At just 20 years of age, Bouchard has already one major final and two other grand slam semi-final appearances to her name - and the Canadian is demanding more from herself after her first patchy performance of the fortnight in Melbourne.

"It's disappointing for me because I want to play so well and I want to be perfect," said Bouchard, of her second-set blunder.

"That's not possible. It happens. I think I started being a bit less aggressive, a bit too passive, and you know, that's not my game at all. I don't do well when that happens.

"She [Begu] could string together a few good points here and there, hit some good shots and serves and got some confidence in the second set. You know, that helped her.

"So definitely disappointing. But I learned a lot from it and I'll try to make sure it doesn't happen next time."

Next up for Bouchard is another player famous for demanding high standards of herself - second seed Maria Sharapova.

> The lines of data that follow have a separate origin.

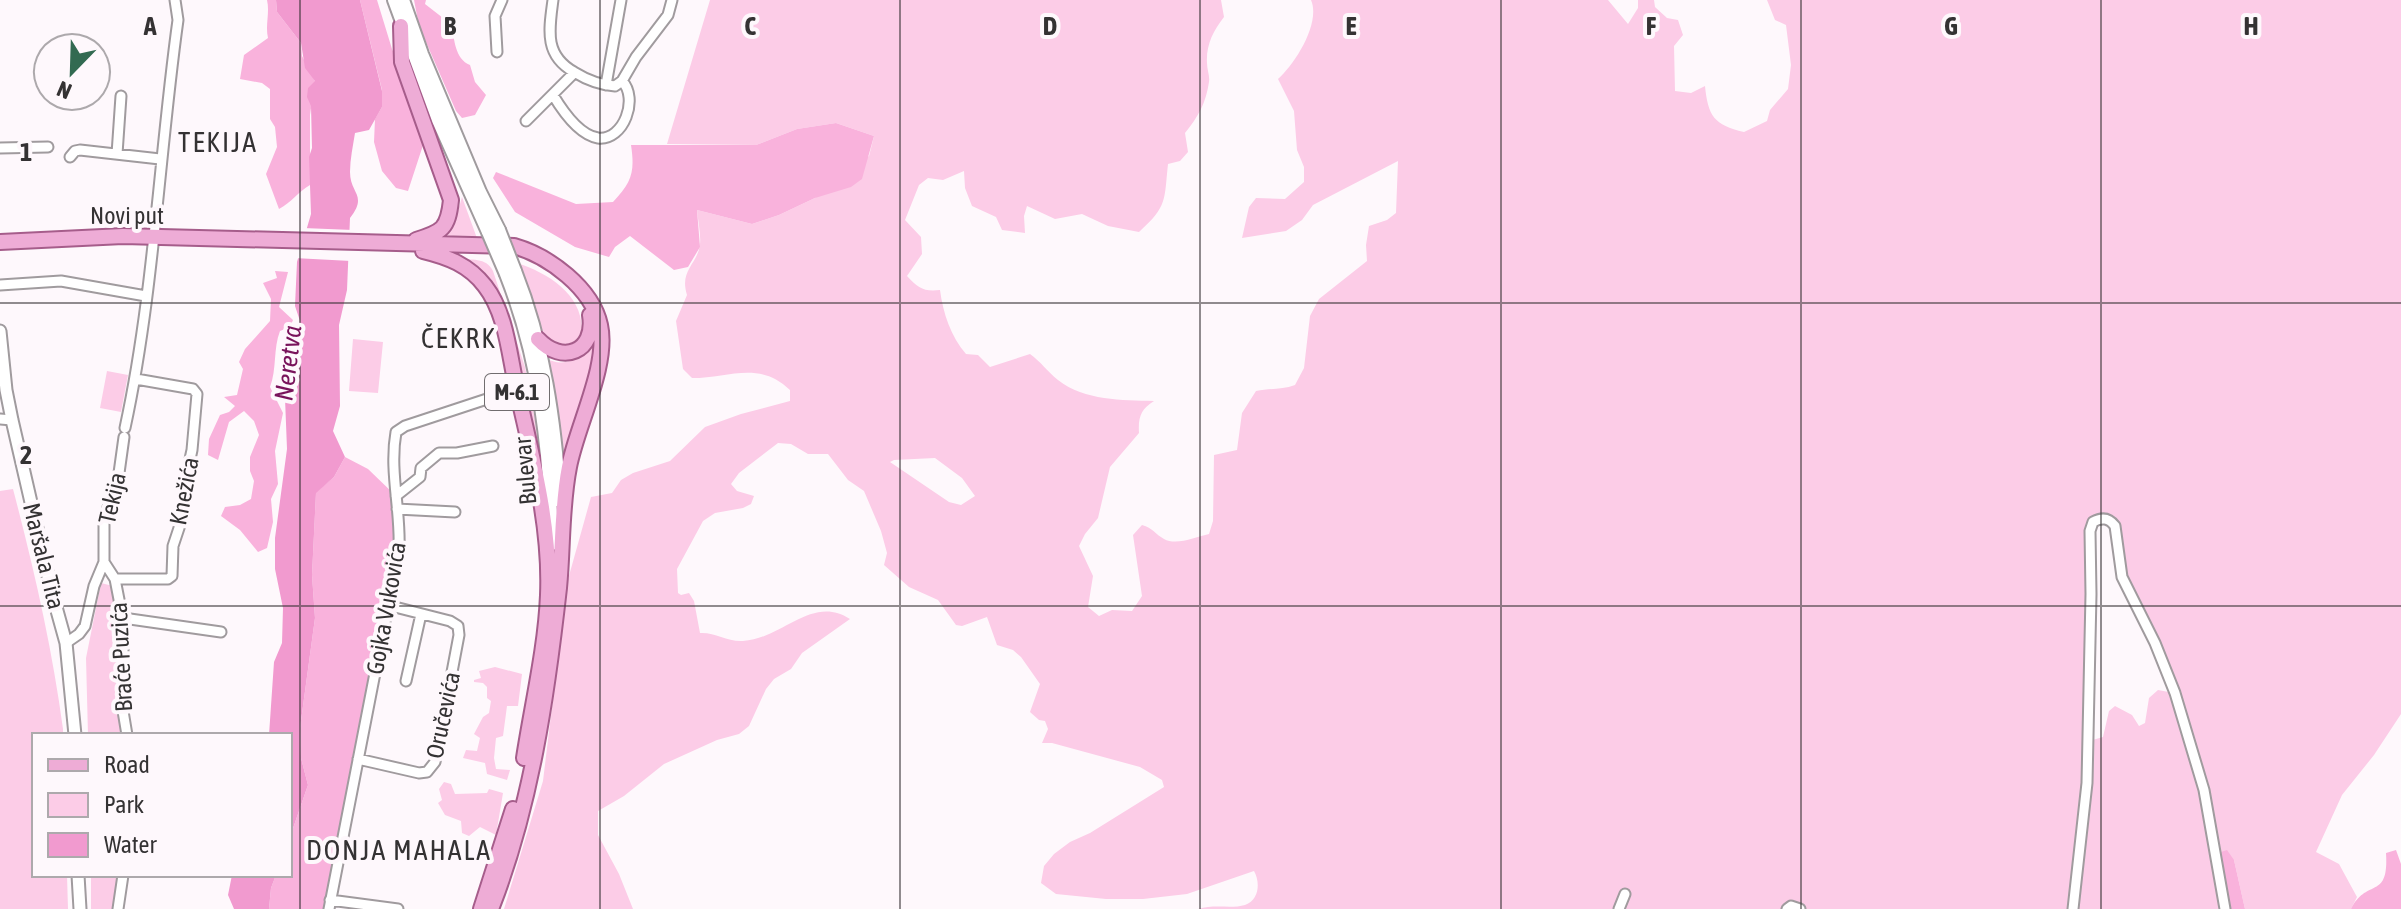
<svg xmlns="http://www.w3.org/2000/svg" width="2401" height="909" viewBox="0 0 2401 909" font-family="'Asap Condensed',sans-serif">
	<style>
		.green { fill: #fccce7; fill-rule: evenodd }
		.forest { fill: #f9b2dc }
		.water { fill: #f19acf }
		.pier { fill: #fef8fc }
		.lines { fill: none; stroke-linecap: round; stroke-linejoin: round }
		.minor-casing { stroke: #a09b9e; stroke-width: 13 }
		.tertiary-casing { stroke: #a09b9e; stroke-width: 15 }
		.secondary-casing { stroke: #a09b9e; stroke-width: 16 }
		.primary-casing { stroke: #a65d8b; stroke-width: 18 }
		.minor { stroke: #fff; stroke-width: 9 }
		.tertiary { stroke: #fff; stroke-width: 11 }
		.secondary { stroke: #fff; stroke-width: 12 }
		.primary { stroke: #eeacd6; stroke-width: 14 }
		.secondary-bridge-casing { stroke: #a09b9e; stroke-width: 16; stroke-linecap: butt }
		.secondary-bridge { stroke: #fff; stroke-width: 12 }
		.grid { fill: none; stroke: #343233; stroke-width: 2; stroke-opacity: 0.55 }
		.labels { text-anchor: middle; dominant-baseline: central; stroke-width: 8; stroke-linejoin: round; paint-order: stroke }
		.shield { fill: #fef8fc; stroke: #716d6f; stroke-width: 2 }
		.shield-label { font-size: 22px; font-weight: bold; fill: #343233 }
		.street-label { font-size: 24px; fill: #343233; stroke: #fef8fc }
		.water-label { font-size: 26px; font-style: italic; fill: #79135b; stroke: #fef8fc }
		.quarter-label { font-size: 28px; letter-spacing: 2px; fill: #343233; stroke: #fef8fc }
		.grid-label { font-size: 26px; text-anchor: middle; font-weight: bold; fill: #343233; stroke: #fef8fc; stroke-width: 8; stroke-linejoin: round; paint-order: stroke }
	</style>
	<rect width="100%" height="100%" fill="#fef8fc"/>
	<path class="green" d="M 710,0 L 1221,0 L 1224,17 C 1213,31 1206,45 1207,63 C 1207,70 1210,76 1209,82 C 1206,103 1198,117 1185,133 L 1188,152 L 1180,161 L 1168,164 C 1164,200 1168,206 1139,232 L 1108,226 L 1082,214 L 1055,219 L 1027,206 L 1024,216 L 1025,233 L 1002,230 L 996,217 L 972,206 L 965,188 L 964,171 L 943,180 L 928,178 L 919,185 L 905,220 L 921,237 L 922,254 L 907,276 C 918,288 924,292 940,290 C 943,313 951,337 966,354 L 978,355 L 990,367 L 1030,354 C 1041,362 1047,371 1058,380 C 1085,401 1122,400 1154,401 C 1141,409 1138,417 1139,433 L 1110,467 L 1098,518 L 1085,534 L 1079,546 L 1093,576 L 1088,607 L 1099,616 L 1112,610 L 1132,611 L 1142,596 L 1133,535 L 1142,525 C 1153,528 1155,534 1164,539 C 1176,546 1196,537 1209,534 L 1213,521 L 1214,455 L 1237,450 L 1242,413 L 1256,391 C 1270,388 1282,390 1295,385 L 1304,368 L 1310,316 L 1319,299 L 1367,261 L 1366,245 L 1369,226 L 1387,220 L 1396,213 L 1398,161 L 1313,205 L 1302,220 L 1286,231 L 1242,238 L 1249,207 L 1256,198 L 1285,199 L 1304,182 L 1304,167 L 1297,150 L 1294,111 L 1278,79 C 1295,64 1321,23 1311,0 L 1608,0 L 1628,24 L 1638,8 L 1638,0 L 1654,0 L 1655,7 L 1667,18 L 1678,20 L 1683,35 L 1674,46 L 1675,91 L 1691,93 L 1705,86 C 1708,116 1714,125 1744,132 L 1767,121 L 1770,110 L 1788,89 L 1791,65 L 1786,25 L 1775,20 L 1767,0 L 2401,0 L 2401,714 L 2374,755 L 2342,795 L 2316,852 L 2339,864 L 2357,897 L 2351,909 L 2245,909 L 2234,860 L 2224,901 L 2218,909 L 1198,909 C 1214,904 1232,909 1245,905 C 1260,900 1260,881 1254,871 L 1187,894 L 1143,899 L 1106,899 L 1056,894 L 1041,883 L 1044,866 L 1054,854 L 1070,842 L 1090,833 L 1164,787 L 1162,780 L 1140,767 L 1052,743 L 1042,743 L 1048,729 L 1045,721 L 1039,720 L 1030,712 L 1040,684 L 1021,657 L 1013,650 L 997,645 L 987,617 L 962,626 L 956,625 L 938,600 L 909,587 L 884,565 L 887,553 L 881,531 L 864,491 L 848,480 L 828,454 L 808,454 L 791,444 L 778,443 L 739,473 L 731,484 L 737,491 L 754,496 L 751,504 L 743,508 L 715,513 L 703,521 L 677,569 L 678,593 L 681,595 L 689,593 L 694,601 L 700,633 C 715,632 727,642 743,641 C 782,639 812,594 850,619 L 802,653 L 791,669 L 774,679 L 766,689 L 749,726 L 739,734 L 717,740 L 664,764 L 624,796 L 598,811 L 598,835 L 619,874 L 633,909 L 504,909 L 543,781 L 567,583 L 591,497 L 612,493 L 621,480 L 633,473 L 670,461 L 705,427 L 741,414 L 790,401 L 790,390 C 759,360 729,378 692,378 L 683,369 L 676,321 L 687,295 C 679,270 698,264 700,244 C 701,234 698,221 697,210 L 752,224 L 779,215 L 815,198 L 869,156 L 874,136 L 836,123 L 797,129 L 756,145 L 667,144 ZM 935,458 L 962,478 L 975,496 L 961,505 L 949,502 L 890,462 L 894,460 ZM 2093,522 L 2113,523 L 2127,590 L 2174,693 L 2158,690 L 2149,698 L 2145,723 L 2139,726 L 2132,715 L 2115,706 L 2109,711 L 2103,737 L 2089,741 Z
		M 462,197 L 478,241 L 444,240 L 454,225 Z
		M 458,259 C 471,260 486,257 493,271 L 525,367 L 535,420 L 543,481 L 500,312 Z
		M 517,263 C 551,274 588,298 581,339 L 563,350 L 540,337 Z
		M 353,339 L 383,342 L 378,393 L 349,391 Z
		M 593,340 L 591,364 L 563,469 L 545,358 C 565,369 582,358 593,340 Z
		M 107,371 L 128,375 L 121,412 L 100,408 Z
		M 13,489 C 34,569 52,647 63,729 L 63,735 L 34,735 L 34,875 L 67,875 L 68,909 L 0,909 L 0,491 Z
		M 101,583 L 113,586 L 121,620 L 125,735 L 88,735 L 86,658 Z
		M 495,667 L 522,674 L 518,706 L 507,706 L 503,736 L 496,738 L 494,758 L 496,769 L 510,770 L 507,780 L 487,774 L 485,763 L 463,758 L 466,750 L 477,751 L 480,738 L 474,734 L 483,717 L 489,713 L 491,701 L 487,698 L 487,687 L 483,683 L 474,682 L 474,680 L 481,678 L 479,671 Z
		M 444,782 L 451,784 L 455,794 L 487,793 L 489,789 L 503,793 L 496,835 L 480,827 L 469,836 L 462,833 L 461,821 L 445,815 L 438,803 L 442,800 L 439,789 Z
		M 91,875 L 119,875 L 115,909 L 91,909 Z"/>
	<path class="forest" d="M 267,0 L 276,0 L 277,12 L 301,43 L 302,56 L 315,81 L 310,115 L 310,185 C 298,192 292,202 279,209 L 266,174 L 277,147 L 275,127 L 270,119 L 270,89 L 262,83 L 240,79 L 244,55 L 268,38 C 265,25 270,13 267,0 Z
		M 360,0 L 377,0 L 392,49 L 427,133 L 408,191 L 396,188 L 382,171 L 374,142 L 375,119 L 382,107 L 382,90 Z
		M 414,0 L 426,0 L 425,4 L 452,25 C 454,39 455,59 470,65 L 475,82 L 486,95 L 475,115 L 462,118 L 456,111 L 419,26 Z
		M 836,123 L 874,136 L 862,179 L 851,187 L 815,198 L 779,215 L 752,224 L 697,210 L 700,247 L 688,267 L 674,270 L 630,236 L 615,247 L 609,257 L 575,247 L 515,212 L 493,178 L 496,172 L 576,204 L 613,202 C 632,182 635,172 631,145 L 756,145 L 797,129 Z
		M 275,271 L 288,272 L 279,307 L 293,320 L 290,327 L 280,331 C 273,349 277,369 270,387 L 283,413 L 275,451 L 278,484 L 271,499 L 273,522 L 267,548 L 258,552 L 240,530 L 221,516 L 225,507 L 240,505 L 251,499 L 254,481 L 250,471 L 250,457 L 259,435 L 254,421 L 244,411 L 229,422 L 218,460 L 208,455 L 209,439 L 220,415 L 229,412 L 235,406 L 224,397 L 237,395 L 243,369 L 239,362 L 245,349 L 270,321 L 271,299 L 263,283 L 277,278 Z
		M 345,457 L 368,469 L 396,496 L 400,527 L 329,909 L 269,909 L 271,888 L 276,875 L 290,875 L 290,837 L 308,785 L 301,758 L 300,728 L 315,618 L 312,575 L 316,492 L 334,477 Z
		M 2227,850 L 2234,860 L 2245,909 L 2225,909 L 2215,854 Z
		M 2396,850 L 2401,864 L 2401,909 L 2351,909 C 2367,877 2389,901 2386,853 Z"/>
	<path class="water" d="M 276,0 L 360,0 L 382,91 L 382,107 L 369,130 L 355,133 C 353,146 350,159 350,172 C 350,194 368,195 350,218 L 347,290 L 339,325 L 340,406 L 333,431 L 345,457 L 334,477 L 316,493 L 312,575 L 315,618 L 300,728 L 301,758 L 308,785 L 290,837 L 290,735 L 269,735 L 274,662 L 282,643 L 283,608 L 275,569 L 275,538 L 287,449 L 285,398 L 287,352 L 300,321 L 295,306 L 297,262 L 311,214 L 309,157 L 312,148 L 311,106 L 307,97 L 308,88 L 315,81 L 305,68 L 301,43 L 277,12 Z
		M 232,875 L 276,875 L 271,888 L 269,909 L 234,909 L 228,895 Z"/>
	<path class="pier" d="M 303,228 L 353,230 L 351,261 L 294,258 Z"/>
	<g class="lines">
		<defs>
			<path id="minor" d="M 553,0 C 549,30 544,55 574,72 C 587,80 599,85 615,86 L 622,81 L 636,57 L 668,15 L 672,0
				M 497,52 L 495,16 L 502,0
				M 606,85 L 621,0
				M 553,95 C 562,110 579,135 598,138 C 624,141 639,98 622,81
				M 526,121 L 574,73
				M 0,148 L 48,147
				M 117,154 L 121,96
				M 70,157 L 75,151 L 80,150 L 160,159
				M 0,285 L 61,281 L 146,296
				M 0,419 L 12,420
				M 125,428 C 154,294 159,156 178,20 L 175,0
				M 396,496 L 420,477 L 421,468 L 439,453 L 457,453 L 493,446
				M 397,509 L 455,512
				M 104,562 L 115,579 L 168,579 L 172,576 L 173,546 L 183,516 L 185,482 L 192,450 L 197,394 L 193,389 L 136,379
				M 115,579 L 123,620 L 123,711 L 127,735
				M 123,618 L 221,632
				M 66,643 L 79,634 L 85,626 L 94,586 L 104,562 L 104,520 L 119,473 L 124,437
				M 406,681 L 421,614
				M 358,759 L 419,773 L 427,772 L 435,762 L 459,635 L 458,626 L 450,621 L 387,605
				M 330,900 L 398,909
				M 118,909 L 123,875
				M 329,909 L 399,550 C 401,510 389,471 396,432 L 405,426 L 493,397 L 516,386
				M 1619,909 L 1625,894
				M 1787,909 L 1791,906 L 1800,909
				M 2073,909 L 2087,783 L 2091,594 L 2090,531 L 2093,522 C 2102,517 2109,518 2115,526 L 2122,577 L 2155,643 L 2175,693 L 2204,790 L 2225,909"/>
			<path id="tertiary" d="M 0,331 L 6,390 L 12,420 L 51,589 L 66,643 L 75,735
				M 78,875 L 80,909"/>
			<path id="secondary" d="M 394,0 L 438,120 L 488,232
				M 403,0 L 422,54 L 480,192 L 499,230
				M 515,271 C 544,344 555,422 560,501
				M 506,274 C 540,360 550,452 552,544"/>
			<path id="primary" d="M 401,26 L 402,62 L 451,200 C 448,229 442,232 416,240
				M 0,242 L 123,236 L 514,246 C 549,256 592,288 600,325 C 609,365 577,425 569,467 C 561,507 563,547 559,588 C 547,696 531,807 491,909
				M 423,251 C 448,257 469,265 485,286 C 506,313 509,353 516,385 C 531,454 551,523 548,595 C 546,647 532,706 524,758
				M 538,339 C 562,365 596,352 590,315
				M 481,909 L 513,809"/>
		</defs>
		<use href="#minor" class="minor-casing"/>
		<use href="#tertiary" class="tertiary-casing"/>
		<use href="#secondary" class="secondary-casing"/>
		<use href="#primary" class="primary-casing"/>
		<use href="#minor" class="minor"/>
		<use href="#tertiary" class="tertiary"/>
		<use href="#secondary" class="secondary"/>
		<use href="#primary" class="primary"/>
		<defs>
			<path id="secondary-bridge" d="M 499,230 L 515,271
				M 488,232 L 506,274"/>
		</defs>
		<use href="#secondary-bridge" class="secondary-bridge-casing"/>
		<use href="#secondary-bridge" class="secondary-bridge"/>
	</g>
	<path class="grid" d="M 300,0 L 300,909M 600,0 L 600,909M 900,0 L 900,909M 1200,0 L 1200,909M 1501,0 L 1501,909M 1801,0 L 1801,909M 2101,0 L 2101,909M 0,303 L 2401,303M 0,606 L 2401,606"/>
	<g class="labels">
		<rect class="shield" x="485" y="374" width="64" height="36" rx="6"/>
		<g class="shield-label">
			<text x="517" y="392">M-6.1</text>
		</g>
		<g class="street-label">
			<text x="127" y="215">Novi put</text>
			<text transform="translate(525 471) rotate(-95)">Bulevar</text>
			<text transform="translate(184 491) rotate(-79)">Knežića</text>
			<text transform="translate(112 498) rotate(-77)">Tekija</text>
			<text transform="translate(44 556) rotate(76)">Maršala Tita</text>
			<text transform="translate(386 608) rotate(-80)">Gojka Vukovića</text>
			<text transform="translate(121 657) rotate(-93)">Braće Puzića</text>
			<text transform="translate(443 715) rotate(-78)">Oručevića</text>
		</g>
		<g class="water-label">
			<text transform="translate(288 363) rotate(-83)">Neretva</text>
		</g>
		<g class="quarter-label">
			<text x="218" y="142">TEKIJA</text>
			<text x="459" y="338">ČEKRK</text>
			<text x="399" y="850">DONJA MAHALA</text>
		</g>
	</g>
	<g class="grid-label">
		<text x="150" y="35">A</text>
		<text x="450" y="35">B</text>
		<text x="750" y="35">C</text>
		<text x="1050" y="35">D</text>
		<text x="1351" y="35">E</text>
		<text x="1651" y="35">F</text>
		<text x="1951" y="35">G</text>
		<text x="2251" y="35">H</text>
		<text x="26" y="161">1</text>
		<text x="26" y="464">2</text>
	</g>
	<rect x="32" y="733" width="260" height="144" fill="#fef8fc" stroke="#ada9ac" stroke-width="2"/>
	<rect x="48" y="759" width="40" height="12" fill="#eeacd6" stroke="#ada9ac" stroke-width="2"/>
	<text x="104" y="773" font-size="24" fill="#343233">Road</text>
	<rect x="48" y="793" width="40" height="24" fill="#fccce7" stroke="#ada9ac" stroke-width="2"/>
	<text x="104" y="813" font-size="24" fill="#343233">Park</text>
	<rect x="48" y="833" width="40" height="24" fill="#f19acf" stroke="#ada9ac" stroke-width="2"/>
	<text x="104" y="853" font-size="24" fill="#343233">Water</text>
	<g transform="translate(72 72) rotate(203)"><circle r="38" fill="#fef8fc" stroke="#ada9ac" stroke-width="2"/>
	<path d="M0-6L14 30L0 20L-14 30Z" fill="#326a51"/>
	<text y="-12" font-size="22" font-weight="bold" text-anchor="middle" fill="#343233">N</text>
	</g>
</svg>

Bouchard said she hopes to not back down against the five-time major winner, with the Russian having won all three of their meetings.

"I think I've progressed a lot since then [last Sharapova match], and, you know, I definitely want to keep playing my game no matter what," she said.

"Really kind of take it to her, go for my shots. That's what I want to do on the court.

"And it's more fun when I play that way, too. I had more fun in the third set today. So I want to try to do that."

Ominously, Bouchard said her attitude - which 12 months ago had underdog tones - was about defying on-court hardship.

"I think I just have that inner belief," Bouchard said.

"I really have that confidence that even if it's not going well, just like in my previous round [against Caroline Garcia], it was a really tough close set and I got broken a few times.

"I was able to stay calm and I know I have another gear to go to and I still have a good chance if I just keep fighting and keep trying.

"It's helped me win so many matches last year.

"So I truly believe that I always have a chance no matter what. So with the last 12 months, I think I just have more of that."

Maybe Bouchard also believes she can go from good to great. Another three wins in Melbourne, and she will have done exactly that.